The main principle of organisation of the corpus.
The structure of each parallel corpus reflects the structure of the core of BulNC – the same classification based on style, domain and genre, is adopted.
The parallel corpora are being constantly enlarged so that a greater variety of styles, thematic domains and genres may be attained. Currently (end-January 2013), the overall size of the parallel corpora amounts to 4.2 billion words.

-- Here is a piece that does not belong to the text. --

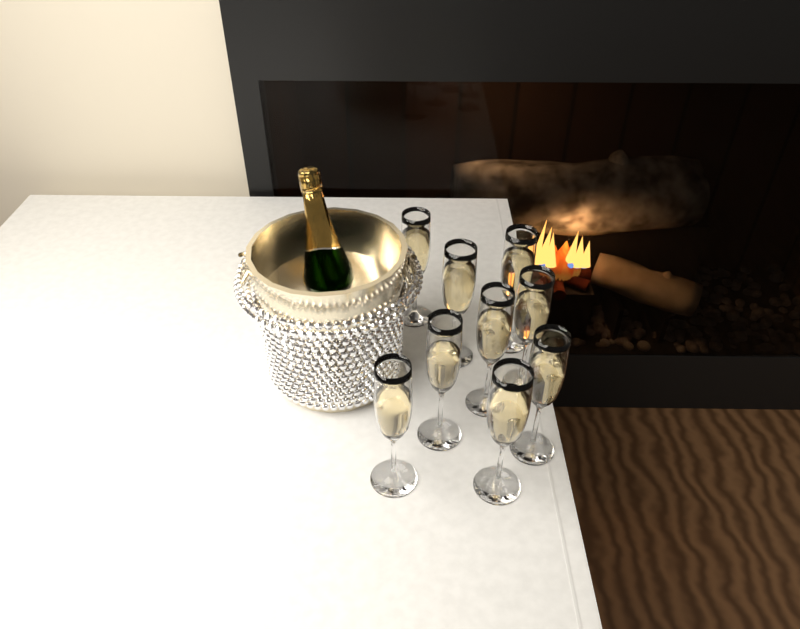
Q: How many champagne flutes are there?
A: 9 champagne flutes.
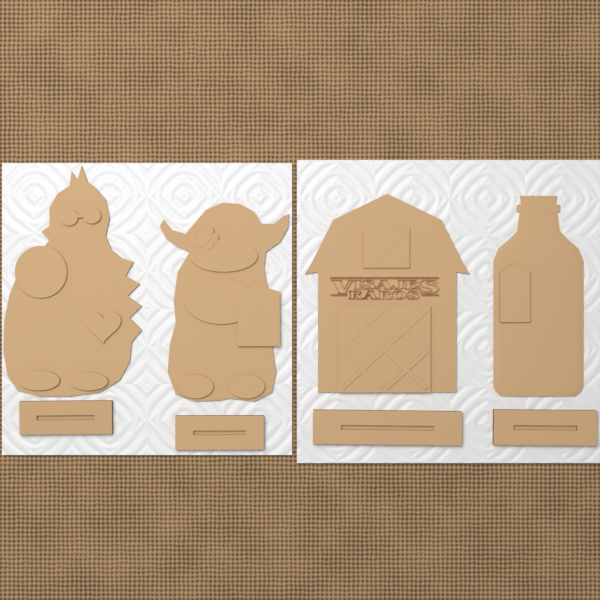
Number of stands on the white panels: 4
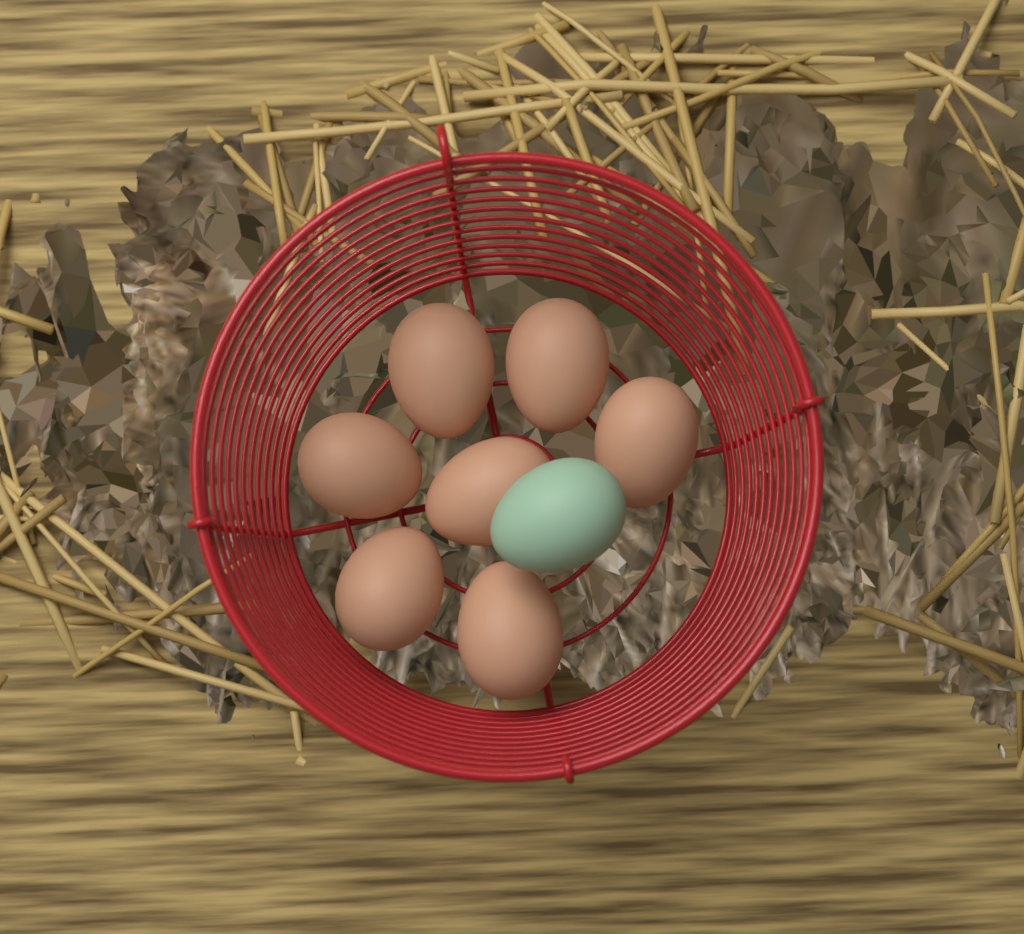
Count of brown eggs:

The largest parallel corpus is the Bulgarian-English parallel corpus of approximately 260 million tokens per language. Further, there are six corpora with size of 200-250 million tokens per language, 14 corpora with size of 150-200 million, three corpora with size of 100-150 million. The remaining corpora are relatively small: 11 corpora with size of 1-15 million tokens and 15 with size below 1 million. The smallest parallel corpus is the Bulgarian-Japanese one with ariund 50,000 words per language.
Largest parallel corpora within BulNC.
Parallel corpus | Lang. code | Number of texts | Number of tokens |
Bulgarian-English | BG-EN | 113545 | 260681821 |
Bulgarian-Romanian | BG-RO | 114440 | 235859637 |
Bulgarian-French | BG-FR | 71935 | 231486663 |
Bulgarian-Greek | BG-EL | 113849 | 229749068 |
Bulgarian-Portuguese | BG-PT | 70697 | 211824204 |
Bulgarian-Italian | BG-IT | 71195 | 209083677 |
Bulgarian-Dutch | BG-NL | 70629 | 204309755 |
Bulgarian-Polish | BG-PL | 78055 | 197762449 |
Bulgarian-Czech | BG-CS | 72545 | 196769297 |
Bulgarian-German | BG-DE | 77502 | 194497872 |
Bulgarian-Spanish | BG-ES | 62879 | 191092782 |
Bulgarian-Danish | BG-DA | 71316 | 190843358 |
Bulgarian-Slovak | BG-SK | 71790 | 189752630 |
Bulgarian-Slovene | BG-SL | 71343 | 188776967 |
Bulgarian-Hungarian | BG-HU | 71618 | 183530929 |
Bulgarian-Swedish | BG-SV | 70115 | 180752058 |
Bulgarian-Lithuanian | BG-LT | 70858 | 170381570 |
Bulgarian-Latvian | BG-LV | 70015 | 167600804 |
Bulgarian-Maltese | BG-MT | 65218 | 163515445 |
Bulgarian-Estonian | BG-ET | 71558 | 160175247 |
Bulgarian-Finnish | BG-FI | 71247 | 156288741 |
Bulgarian-Turkish | BG-TR | 36655 | 13297328 |
Bulgarian-Irish | BG-GA | 2230 | 13287693 |
Bulgarian-Croatian | BG-HR | 33948 | 11950183 |
Bulgarian-Albanian | BG-SQ | 35787 | 9781443 |
Bulgarian-Macedonian | BG-MK | 35761 | 9542940 |
Bulgarian-Bosnian | BG-BS | 20736 | 6195646 |
Bulgarian-Russian | BG-RU | 211 | 3293243 |
Bulgarian-Hebrew | BG-HE | 446 | 2872765 |
Bulgarian-Arabic | BG-AR | 370 | 2446857 |
Bulgarian-Serbian | BG-SR | 865 | 1832323 |
Bulgarian-Norwegian | BG-NO | 173 | 1588561 |
Bulgarian-Icelandic | BG-IS | 41 | 762894 |
Bulgarian-Ukrainian | BG-UK | 40 | 744815 |
Bulgarian-Catalan | BG-CA | 26 | 640522 |
Bulgarian-Galician | BG-GL | 25 | 629272 |
Bulgarian-Kazakh | BG-KK | 29 | 486766 |
Bulgarian-Basque | BG-EU | 25 | 461080 |
Bulgarian-Chinese | BG-ZH | 34 | 229293 |
Bulgarian-Tajik | BG-TG | 16 | 160123 |
Bulgarian-Armenian | BG-HY | 16 | 139802 |
Bulgarian-Azerbaijani | BG-AZ | 16 | 137238 |
Bulgarian-Mongolian | BG-MN | 16 | 135076 |
Bulgarian-Kyrgyz | BG-KY | 16 | 135031 |
Bulgarian-Georgian | BG-KA | 16 | 128502 |
Bulgarian-Turkmen | BG-TK | 15 | 127430 |
Bulgarian-Japanese | BG-JA | 10 | 50194 |
Total | 1,789,872 | 4,195,791,994 |
Size of the Parallel corpora in number of texts and number of words.
The largest parallel corpus within BulNC is the Bulgarian-English parallel corpus which comprises 260.7 million tokens for English and 263.1 million tokens for Bulgarian. The distribution of texts with respect to styles in the Bulgarian-English parallel corpus is shown on the diagram below.
The Bulgarian-English parallel corpus has been used for various research tasks. The Bulgarian-English Sentence- and Clause-Aligned Corpus (BulEnAC) is an excerpt from the Bulgarian-English parallel corpus. BulENAC has been used for NLP applications for text alignment and machine translation.